I live alone and during the course of the evening, I started to feel a tad alarmed, okay maybe even scared. But, that's okay because it's only human to be scared! Right? The dizziness persisted and the sensation in my head was no picnic. So I thought it best to call someone, a family member perhaps. I called my daughter and told her what was happening, ya know, just in case. Just being cautious. She was wonderful. The mother-daughter bond has strengthened between us in the last year, so when she promised to check up on me later that night, immediately I felt at ease. I felt her loving presence. I felt safe and protected. Is it silly for a mother to say she feels safe and protected by her own child? Awkward? Uncomfortable? Do you believe these are things I was dealing with as well? Umfff!
Surprisingly enough, I no longer felt alone or scared. Maybe because now I had someone looking out for me. It's only human to seek shelter....right? And isn't it only human not to want to be alone either? I mean, just the mere notion of knowing she would be checking up on me, gave me peace of mind. I know, I know, God watches over me, but I guess it's also only human to feel the need for warmth and love from others. Right? Umfff! I did dose off in heavenly sleep though. Strange?
Morning came and I had to face reality. My daughter had not called me at all to check up on me like she said she would. I tried not to think about it. But damn it hurt! I felt hurt, silly, awkward, hurt, stupid all at the same time which made it all that worse! Umfff! I went on questioning if I should be feeling anything at all. Why should I feel hurt? Right? I'm an adult. Besides I'm the mother here, she is my child. An adult too, but my child. She has 3 little ones of her own and a husband to attend to as well. I know how busy it can get. How dare I feel hurt!? I tried to smother my feelings with these thoughts. I reminded myself that she was at the supermarket with hubby and all 3 kids when I related how I was feeling. Maybe she wasn't really listening to me.
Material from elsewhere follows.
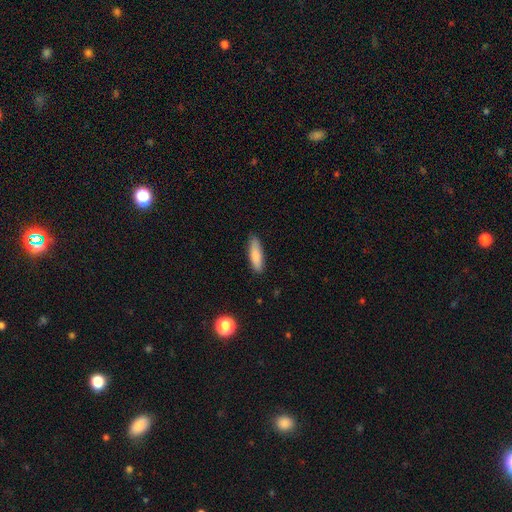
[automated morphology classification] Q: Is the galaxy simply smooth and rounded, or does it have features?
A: smooth — 83%.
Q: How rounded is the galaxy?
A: cigar-shaped — 59%.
For god-sakes maybe she got real busy at home with putting away the groceries, then dinner, then putting the kids to bed and all that good stuff mothers do. I tried to ease my pain with these thought too. But it didn't help. It's only human to hurt! Right? Then I was mad. There is no excuse. I am her mother and she did say she would call. Not long after battling these thoughts, the phone rings.
Ring! Ring! Ring!
It was her! Arms crossed and mad, I let it ring. That'll teach her! Silly...right? Umfff!
Ring! Ring! Ring!
Mom, I'm sorry I didn't call you back last night to check up on you! I was so tired I fell asleep in the couch. I'm so sorry. How are you feeling this morning?
It's only human to forgive...right? Umfff!